The Life of a Lead
Let me paint you a picture. It’s your 10-year wedding anniversary. You and your spouse just finished dolling yourselves up and got into your car. You’re both on the way to this brand-new Italian restaurant and you can hear your stomachs rumbling over the soft-spoken words of Billy Joel on the radio.
You finally arrive and spring for the valet service to make the night more memorable. Your table is ready and waiting for you once you get inside. The waiter comes over and tells you the evening’s specials, and it happens that you both order the same special: the Veal Scaloppini. You and your spouse enjoy a nice bottle of red as you reminisce on the night you first met.
15 minutes go by, and you can practically taste the veal already. The waiter makes his way to the table and informs you they are out of veal. How can this happen? It’s very simple: there is a disconnect between the front of the house (Wait staff) and the back of the house (Chefs). Surely, if the waiter knew they were out of the veal, then he would not have offered it to you.
That situation is extremely frustrating, and unfortunately similar things happen in sales and marketing all the time. There is usually a disconnect between what marketing presents and what sales is looking for. It’s imperative to get both departments on the same team.
Marketing and Sales Alignment
In an incredibly competitive day and age, it’s important to have everyone in your company honed in on the same goals, and know how to achieve those goals. There must be no drop off between sales and marketing. It’s the age-old “Sales is never happy with what we send them and they aren’t doing there job” vs. “Marketing has no idea what we need to actually turn these leads into customers.”
Sales and Marketing are actually on the same battlefield, fighting towards the same end-goal: more customers. If they can focus their efforts and have a unified front, your sales and marketing teams would be unstoppable…. Right?
When both sales and marketing are firing on all cylinders (the same cylinders, as well), it means more success for the marketers, for the sales team and most importantly for your company.
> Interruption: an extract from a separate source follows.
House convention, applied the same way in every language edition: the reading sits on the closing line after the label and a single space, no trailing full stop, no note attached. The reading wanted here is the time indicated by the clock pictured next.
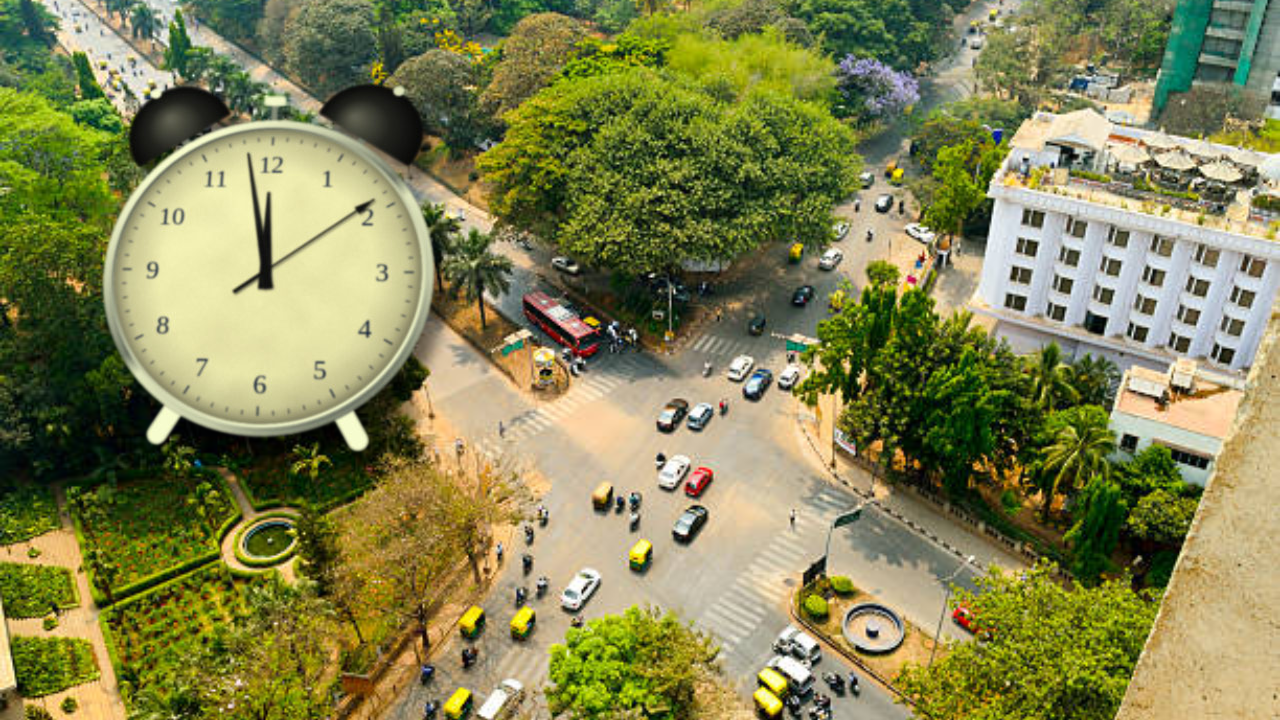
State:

So, What is a Marketing Qualified Lead?
If you reverse engineer the term “marketing qualified lead,” you will, in essence, define what that term means. It is a lead that is qualified to be marketed to. To become a “marketing” qualified lead, that lead must have performed different and specific actions on your site. For example, if they downloaded your most recent eBook “How to Get the Most Out of Your Sales Team,” you know know this lead is interested in sales team productivity and efficiency.
From there, the marketing department can enroll this contact in a series of nurturing emails based on the actions they have taken on your site. Each email should provide value to that lead and push them down the sales funnel.
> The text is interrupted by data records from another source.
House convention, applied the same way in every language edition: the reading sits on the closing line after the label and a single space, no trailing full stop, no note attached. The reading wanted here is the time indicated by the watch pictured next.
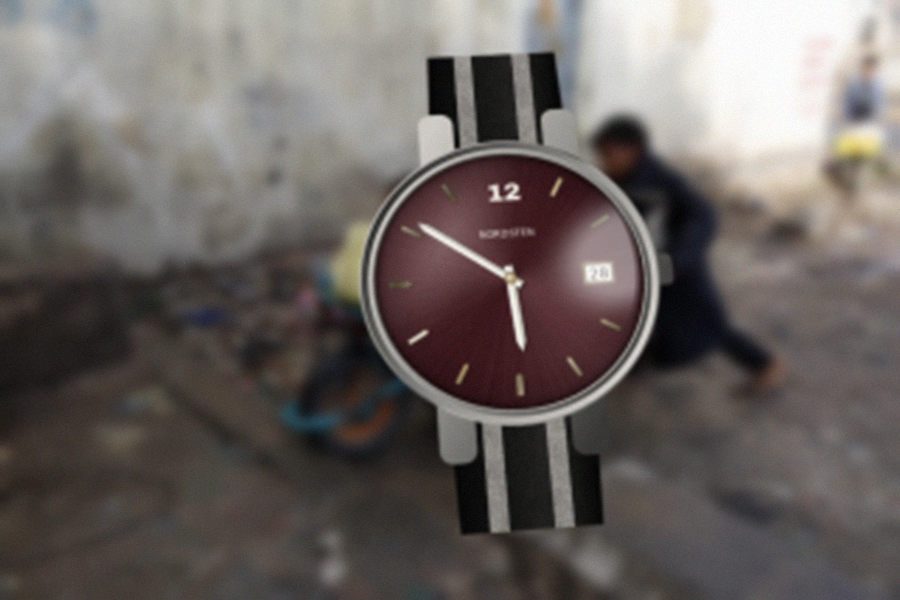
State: 5:51
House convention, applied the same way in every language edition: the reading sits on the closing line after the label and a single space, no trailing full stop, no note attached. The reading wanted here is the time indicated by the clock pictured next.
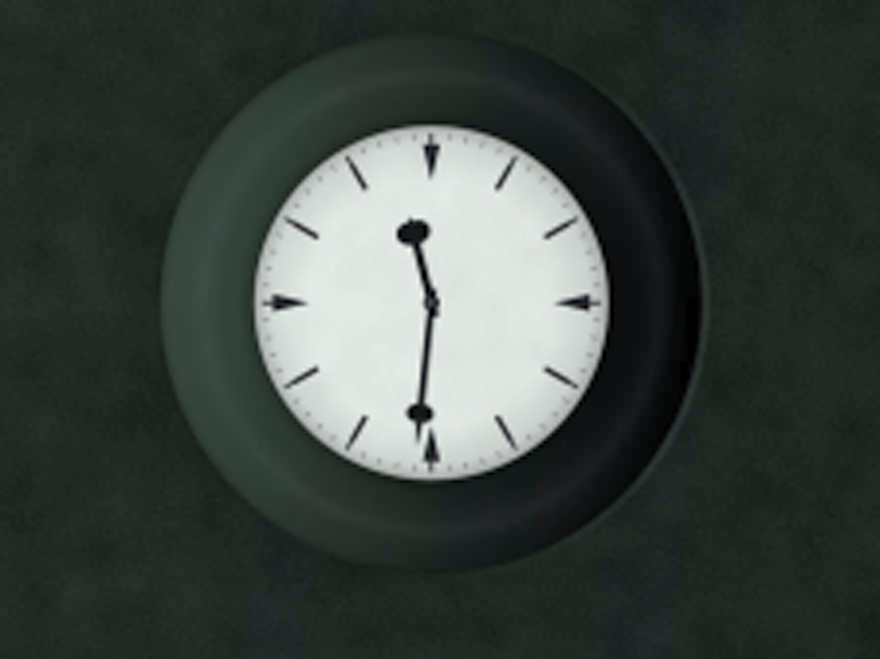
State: 11:31
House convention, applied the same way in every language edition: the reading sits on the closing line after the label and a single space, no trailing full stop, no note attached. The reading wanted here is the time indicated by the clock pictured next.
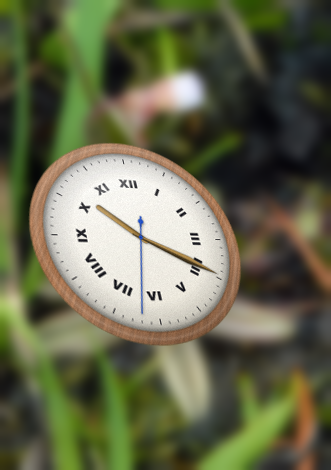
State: 10:19:32
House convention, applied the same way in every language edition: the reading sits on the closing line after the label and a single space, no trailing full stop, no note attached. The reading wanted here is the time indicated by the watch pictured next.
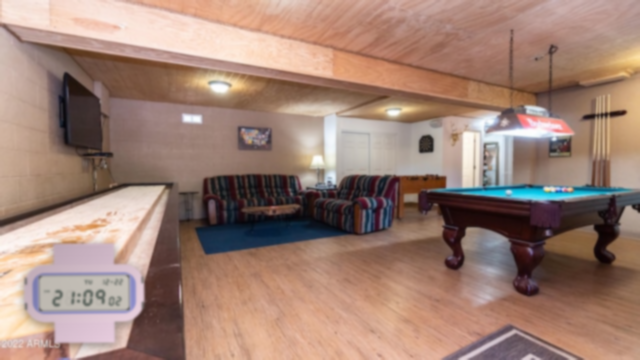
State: 21:09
What is a Sales Accepted Lead?
Your sales team should work closely with your marketing department to determine which leads get handed over the fence to sales. Sales should sit down and understand the actions that each lead took, and determine if it’s the right time to speak with someone in sales. If not, they should be entered back in further lead nurturing campaigns. This results in more educated prospects once they finally get to your sales team.
Sales Qualified Leads
Qualifying leads shouldn’t stop once a lead is handed over the fence to the sales department. Upon the initial connect/discovery call, your sales rep should focus on understanding the prospect’s pain points. This part of the sales process is important to make sure that, not only are you a good fit for them, but they are aslo a good fit for your company as well.
Once you’ve established that the relationship is a mutually beneficial, it’s time to turn that lead into a business opportunity.
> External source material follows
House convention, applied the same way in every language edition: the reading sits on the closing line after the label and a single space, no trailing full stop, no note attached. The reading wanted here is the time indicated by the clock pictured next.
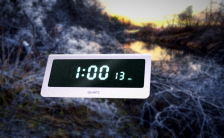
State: 1:00:13
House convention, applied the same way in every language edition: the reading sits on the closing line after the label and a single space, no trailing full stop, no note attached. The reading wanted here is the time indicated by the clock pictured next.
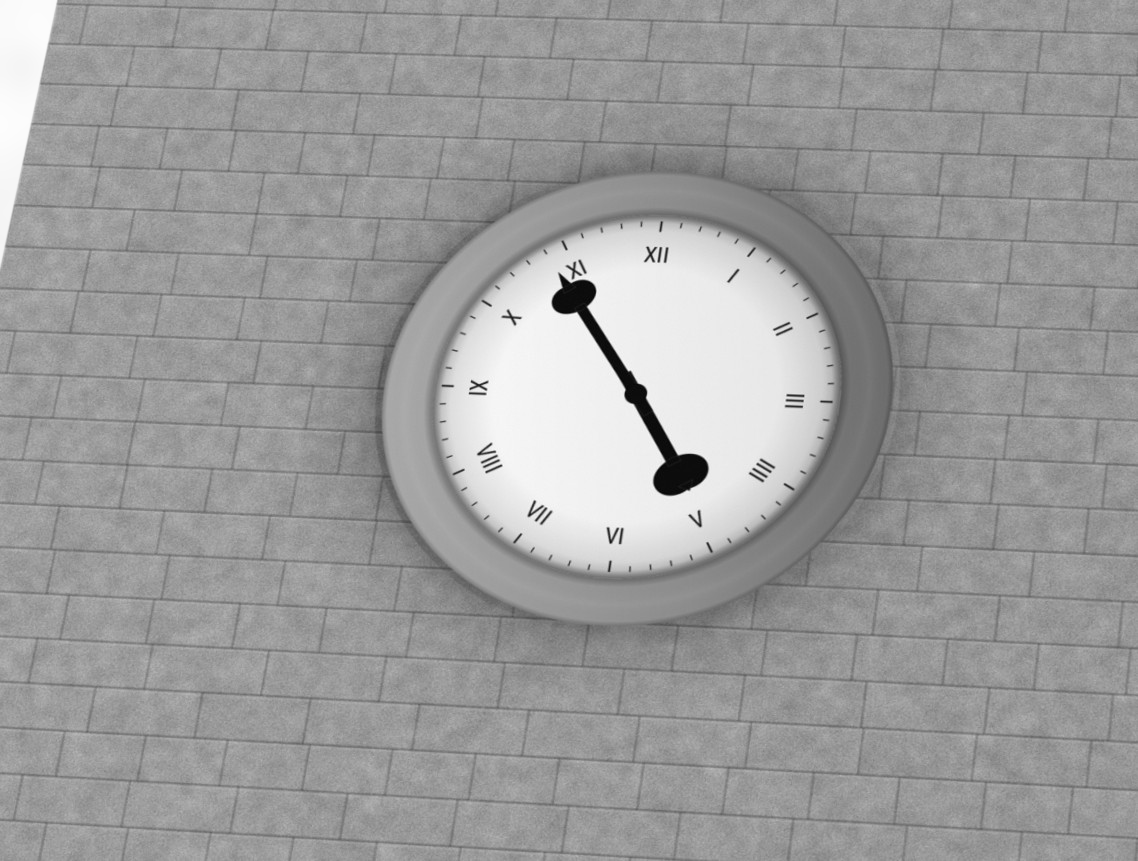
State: 4:54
At the end of the day, your company needs to take a closer look at some of your most successful opportunities. It’s important to take a step back and see what these opportunities initially looked like as leads. How was your company able to nurture that lead into becoming a successful opportunity?
You can study things such as successful email nurturing campaigns and different actions those leads took on your site. It will then become a no-brainier about what needs to be replicated in your marketing and sales processes to produce more successful opportunities.